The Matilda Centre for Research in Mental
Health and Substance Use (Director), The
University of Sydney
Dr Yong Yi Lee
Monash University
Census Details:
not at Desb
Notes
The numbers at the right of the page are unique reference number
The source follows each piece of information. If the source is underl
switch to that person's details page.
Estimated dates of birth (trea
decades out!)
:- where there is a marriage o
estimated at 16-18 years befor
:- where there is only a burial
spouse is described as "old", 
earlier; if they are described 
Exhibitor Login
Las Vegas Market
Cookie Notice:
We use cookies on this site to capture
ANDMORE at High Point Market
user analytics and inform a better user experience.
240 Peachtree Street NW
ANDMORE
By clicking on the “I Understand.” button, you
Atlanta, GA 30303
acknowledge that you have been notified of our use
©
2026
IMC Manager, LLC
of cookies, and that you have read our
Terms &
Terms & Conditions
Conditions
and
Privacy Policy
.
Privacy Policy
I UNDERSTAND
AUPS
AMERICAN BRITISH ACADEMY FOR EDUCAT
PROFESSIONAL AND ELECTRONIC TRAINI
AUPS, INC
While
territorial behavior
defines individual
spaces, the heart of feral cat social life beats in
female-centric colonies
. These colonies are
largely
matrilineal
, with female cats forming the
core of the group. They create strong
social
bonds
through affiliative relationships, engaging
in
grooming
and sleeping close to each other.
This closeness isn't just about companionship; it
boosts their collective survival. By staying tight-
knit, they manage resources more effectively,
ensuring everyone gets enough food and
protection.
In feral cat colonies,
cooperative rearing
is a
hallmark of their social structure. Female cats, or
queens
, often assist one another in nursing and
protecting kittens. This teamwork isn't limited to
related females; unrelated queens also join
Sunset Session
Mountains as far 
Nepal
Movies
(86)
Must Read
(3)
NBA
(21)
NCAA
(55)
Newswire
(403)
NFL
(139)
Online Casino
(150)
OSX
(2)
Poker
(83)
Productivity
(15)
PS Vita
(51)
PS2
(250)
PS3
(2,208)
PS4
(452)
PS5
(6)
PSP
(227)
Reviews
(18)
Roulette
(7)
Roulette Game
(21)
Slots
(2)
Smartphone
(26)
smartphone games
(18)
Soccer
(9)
━━━━━━━━━━━━━━━━
Extract the lines starting with the first one and going on through the line that contains "The numbers at", copying each one unchanged.

= Written answer =
The Matilda Centre for Research in Mental
Health and Substance Use (Director), The
University of Sydney
Dr Yong Yi Lee
Monash University
Census Details:
not at Desb
Notes
The numbers at the right of the page are unique reference number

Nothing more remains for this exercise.